Paper No. 143-13
Presentation Time: 4:50 PM
THE SUPERCONTINENT CYCLE AND THE PROXY CASE FOR PANNOTIA
Disagreement about the existence of the Ediacaran supercontinent Pannotia centers on paleomagnetic data, which are permissive of a supercontinent but by no means conclusive, and absolute age constraints, which suggest that breakup may have started before the supercontinent was fully assembled. In the context of the supercontinent cycle, however, supercontinent assembly and breakup respectively mark the end of one cycle and the beginning of the next and can be recognized by the tectonic, climatic and biogeochemical trends that accompany them.

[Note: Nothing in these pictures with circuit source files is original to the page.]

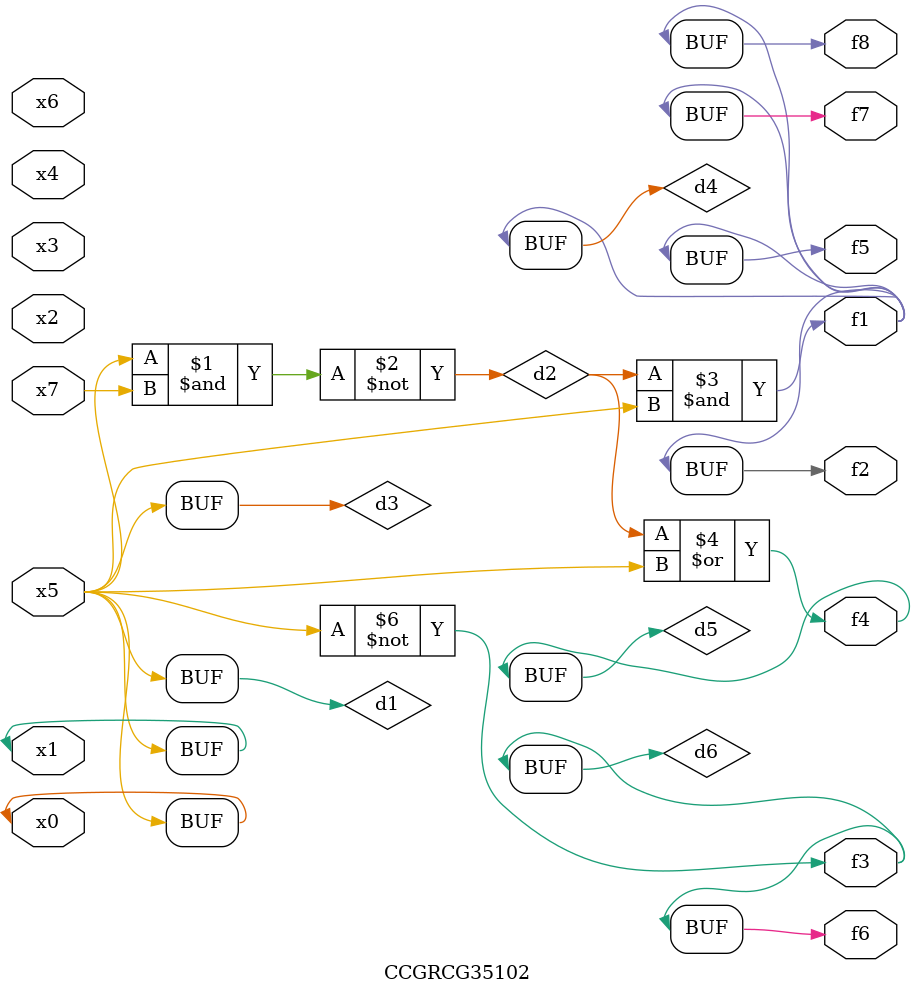
<source format=v>
module CCGRCG35102(
	input x0, x1, x2, x3, x4, x5, x6, x7,
	output f1, f2, f3, f4, f5, f6, f7, f8
);

	wire d1, d2, d3, d4, d5, d6;

	buf (d1, x0, x5);
	nand (d2, x5, x7);
	buf (d3, x0, x1);
	and (d4, d2, d3);
	or (d5, d2, d3);
	nor (d6, d1, d3);
	assign f1 = d4;
	assign f2 = d4;
	assign f3 = d6;
	assign f4 = d5;
	assign f5 = d4;
	assign f6 = d6;
	assign f7 = d4;
	assign f8 = d4;
endmodule

</source>
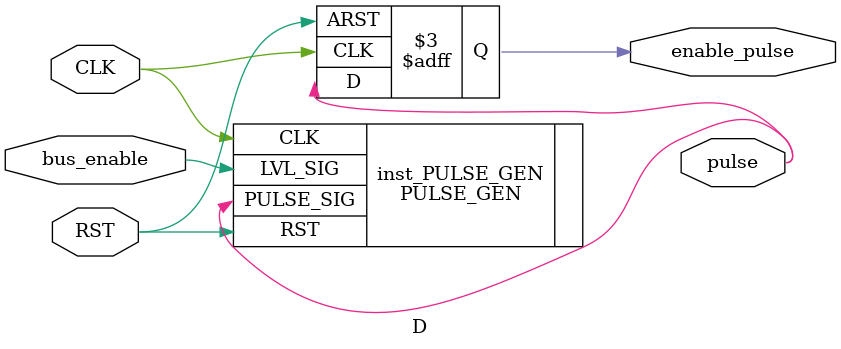
<source format=v>
module D
  ( input   wire    CLK             ,
    input   wire    RST             ,
    input   wire    bus_enable      ,
    output  wire    pulse           ,
    output  reg     enable_pulse    );

    // enable shifting
    PULSE_GEN  inst_PULSE_GEN (
      .CLK(CLK)       ,   
      .RST(RST)       ,  
      .LVL_SIG(bus_enable)   ,  
      .PULSE_SIG(pulse) );
    
    // passing the enable pulse
    always @(negedge RST or posedge CLK)
    begin
      if(!RST)
        enable_pulse <= 1'b0;
      else
        enable_pulse <= pulse;
    end
    
    
endmodule

</source>
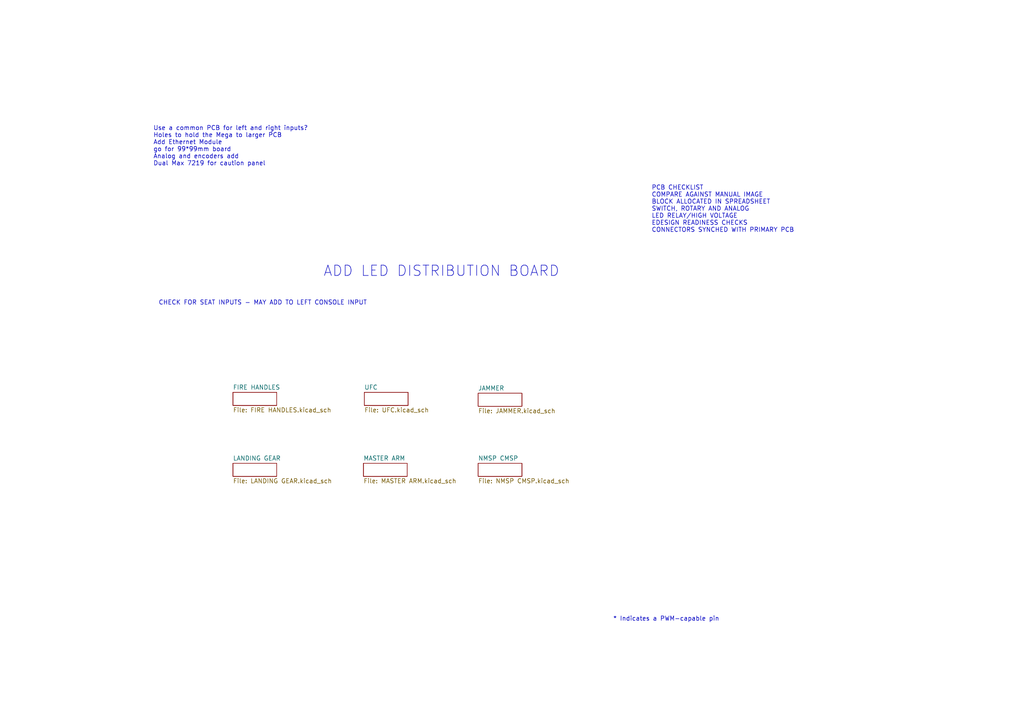
<source format=kicad_sch>
(kicad_sch (version 20230121) (generator eeschema)

  (uuid e63e39d7-6ac0-4ffd-8aa3-1841a4541b55)

  (paper "A4")

  (title_block
    (date "mar. 31 mars 2015")
  )

  


  (text "ADD LED DISTRIBUTION BOARD" (at 93.726 80.518 0)
    (effects (font (size 3 3)) (justify left bottom))
    (uuid 54ff57ff-7ede-49ac-b3da-e5953b46f740)
  )
  (text "Use a common PCB for left and right inputs?\nHoles to hold the Mega to larger PCB\nAdd Ethernet Module\ngo for 99*99mm board\nAnalog and encoders add\nDual Max 7219 for caution panel"
    (at 44.45 48.26 0)
    (effects (font (size 1.27 1.27)) (justify left bottom))
    (uuid 752ba352-c13f-434d-9e1b-27ca6eed2b36)
  )
  (text "* Indicates a PWM-capable pin" (at 177.8 180.34 0)
    (effects (font (size 1.27 1.27)) (justify left bottom))
    (uuid c364973a-9a67-4667-8185-a3a5c6c6cbdf)
  )
  (text "CHECK FOR SEAT INPUTS - MAY ADD TO LEFT CONSOLE INPUT"
    (at 45.974 88.646 0)
    (effects (font (size 1.27 1.27)) (justify left bottom))
    (uuid caaa20a5-71b3-4fe3-9879-815a4196c9e9)
  )
  (text "PCB CHECKLIST\nCOMPARE AGAINST MANUAL IMAGE\nBLOCK ALLOCATED IN SPREADSHEET\nSWITCH, ROTARY AND ANALOG\nLED RELAY/HIGH VOLTAGE\nEDESIGN READINESS CHECKS\nCONNECTORS SYNCHED WITH PRIMARY PCB\n"
    (at 188.976 67.564 0)
    (effects (font (size 1.27 1.27)) (justify left bottom))
    (uuid e4102214-2ad0-4645-90fd-74c8cd84233a)
  )

  (sheet (at 105.41 134.366) (size 12.7 3.81) (fields_autoplaced)
    (stroke (width 0.1524) (type solid))
    (fill (color 0 0 0 0.0000))
    (uuid 2a70b098-1f9b-40d3-95ba-631cf24db553)
    (property "Sheetname" "MASTER ARM" (at 105.41 133.6544 0)
      (effects (font (size 1.27 1.27)) (justify left bottom))
    )
    (property "Sheetfile" "MASTER ARM.kicad_sch" (at 105.41 138.7606 0)
      (effects (font (size 1.27 1.27)) (justify left top))
    )
    (instances
      (project "Forward Console Overview"
        (path "/e63e39d7-6ac0-4ffd-8aa3-1841a4541b55" (page "3"))
      )
    )
  )

  (sheet (at 138.684 114.046) (size 12.7 3.81) (fields_autoplaced)
    (stroke (width 0.1524) (type solid))
    (fill (color 0 0 0 0.0000))
    (uuid 5bd33fc4-a0d0-478b-b9ab-56fd65116cec)
    (property "Sheetname" "JAMMER" (at 138.684 113.3344 0)
      (effects (font (size 1.27 1.27)) (justify left bottom))
    )
    (property "Sheetfile" "JAMMER.kicad_sch" (at 138.684 118.4406 0)
      (effects (font (size 1.27 1.27)) (justify left top))
    )
    (instances
      (project "Forward Console Overview"
        (path "/e63e39d7-6ac0-4ffd-8aa3-1841a4541b55" (page "7"))
      )
    )
  )

  (sheet (at 67.564 134.366) (size 12.7 3.81) (fields_autoplaced)
    (stroke (width 0.1524) (type solid))
    (fill (color 0 0 0 0.0000))
    (uuid 76d83e99-ed6f-4224-acbf-f2f4f0170bca)
    (property "Sheetname" "LANDING GEAR" (at 67.564 133.6544 0)
      (effects (font (size 1.27 1.27)) (justify left bottom))
    )
    (property "Sheetfile" "LANDING GEAR.kicad_sch" (at 67.564 138.7606 0)
      (effects (font (size 1.27 1.27)) (justify left top))
    )
    (instances
      (project "Forward Console Overview"
        (path "/e63e39d7-6ac0-4ffd-8aa3-1841a4541b55" (page "2"))
      )
    )
  )

  (sheet (at 67.564 113.792) (size 12.7 3.81) (fields_autoplaced)
    (stroke (width 0.1524) (type solid))
    (fill (color 0 0 0 0.0000))
    (uuid 8fedf5f3-aed2-4709-bee2-c084199d4472)
    (property "Sheetname" "FIRE HANDLES" (at 67.564 113.0804 0)
      (effects (font (size 1.27 1.27)) (justify left bottom))
    )
    (property "Sheetfile" "FIRE HANDLES.kicad_sch" (at 67.564 118.1866 0)
      (effects (font (size 1.27 1.27)) (justify left top))
    )
    (instances
      (project "Forward Console Overview"
        (path "/e63e39d7-6ac0-4ffd-8aa3-1841a4541b55" (page "6"))
      )
    )
  )

  (sheet (at 105.664 113.792) (size 12.7 3.81) (fields_autoplaced)
    (stroke (width 0.1524) (type solid))
    (fill (color 0 0 0 0.0000))
    (uuid b3d4d52b-2b3e-4dbb-8e5e-8d372b4215e3)
    (property "Sheetname" "UFC" (at 105.664 113.0804 0)
      (effects (font (size 1.27 1.27)) (justify left bottom))
    )
    (property "Sheetfile" "UFC.kicad_sch" (at 105.664 118.1866 0)
      (effects (font (size 1.27 1.27)) (justify left top))
    )
    (instances
      (project "Forward Console Overview"
        (path "/e63e39d7-6ac0-4ffd-8aa3-1841a4541b55" (page "5"))
      )
    )
  )

  (sheet (at 138.684 134.366) (size 12.7 3.81) (fields_autoplaced)
    (stroke (width 0.1524) (type solid))
    (fill (color 0 0 0 0.0000))
    (uuid c9891372-43c1-4b01-ab69-dd6292bfb766)
    (property "Sheetname" "NMSP CMSP" (at 138.684 133.6544 0)
      (effects (font (size 1.27 1.27)) (justify left bottom))
    )
    (property "Sheetfile" "NMSP CMSP.kicad_sch" (at 138.684 138.7606 0)
      (effects (font (size 1.27 1.27)) (justify left top))
    )
    (instances
      (project "Forward Console Overview"
        (path "/e63e39d7-6ac0-4ffd-8aa3-1841a4541b55" (page "4"))
      )
    )
  )

  (sheet_instances
    (path "/" (page "1"))
  )
)

</source>
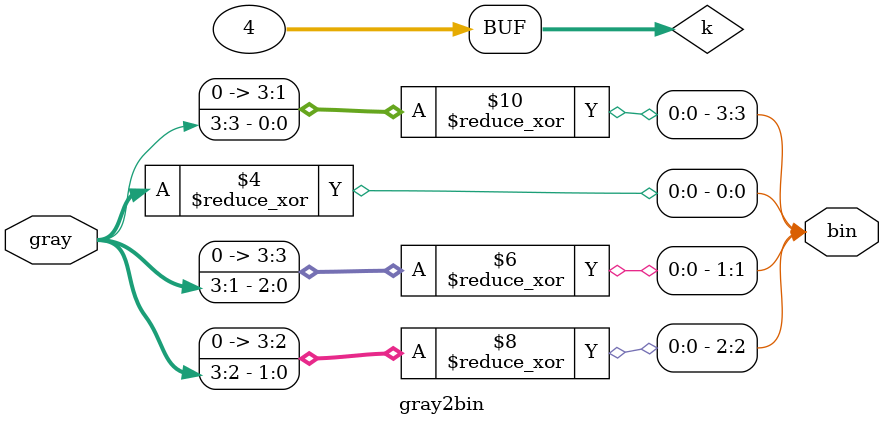
<source format=v>
`timescale 1ns / 1ps


module gray2bin #
(
    parameter SIZE = 4
)
(
    input      [SIZE-1:0] gray,
    output reg [SIZE-1:0] bin
);

    integer k;

    always @* begin // combinational logic
        for (k = 0; k < SIZE; k = k+1) begin
            bin[k] = ^(gray >> k);
        end
    end

endmodule

</source>
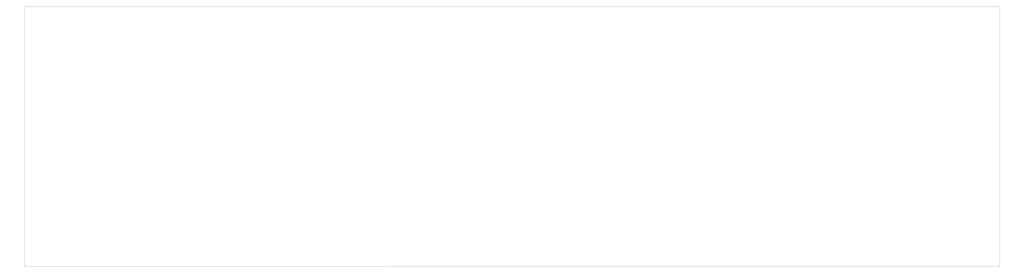
<source format=gm1>
G04 #@! TF.GenerationSoftware,KiCad,Pcbnew,(5.1.10-1-10_14)*
G04 #@! TF.CreationDate,2021-11-04T03:32:05+08:00*
G04 #@! TF.ProjectId,traintracker,74726169-6e74-4726-9163-6b65722e6b69,rev?*
G04 #@! TF.SameCoordinates,Original*
G04 #@! TF.FileFunction,Profile,NP*
%FSLAX46Y46*%
G04 Gerber Fmt 4.6, Leading zero omitted, Abs format (unit mm)*
G04 Created by KiCad (PCBNEW (5.1.10-1-10_14)) date 2021-11-04 03:32:05*
%MOMM*%
%LPD*%
G01*
G04 APERTURE LIST*
G04 #@! TA.AperFunction,Profile*
%ADD10C,0.050000*%
G04 #@! TD*
G04 APERTURE END LIST*
D10*
X500000000Y-159860000D02*
X497840000Y-159860000D01*
X500000000Y-157640000D02*
X500000000Y-159860000D01*
X383540000Y-159860000D02*
X497840000Y-159860000D01*
X500000000Y-40000000D02*
X500000000Y-157640000D01*
X50000000Y-60000000D02*
X50000000Y-40000000D01*
X350000000Y-40000000D02*
X500000000Y-40000000D01*
X50000000Y-160000000D02*
X50000000Y-60000000D01*
X383540000Y-159860000D02*
X50000000Y-160000000D01*
X50000000Y-40000000D02*
X350000000Y-40000000D01*
M02*

</source>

Hence, the recognition of supercontinents need not rely solely on continental reconstructions, but can also exploit a variety of secular trends that accompany their amalgamation and breakup. While the age and paleogeographic constraints for the existence of Pannotia remain equivocal, the proxy signals of supercontinent assembly and breakup in the Ediacaran are unmistakable. These signals cannot be attributed to either the breakup of Rodinia or the assembly of Gondwana without ignoring either the assembly phase of Pan-African orogenesis and the profound changes in mantle circulation that accompany supercontinent amalgamation, or the fact that Gondwana is not a supercontinent from the standpoint of the supercontinent cycle because its breakup coincides with that of Pangea. The enigma of Pannotia also highlights the limitation of defining supercontinents solely on the basis of size, suggesting instead that, in the context of the supercontinent cycle, they need only be large enough to influence mantle circulation in such a way as to enable the cycle to repeat.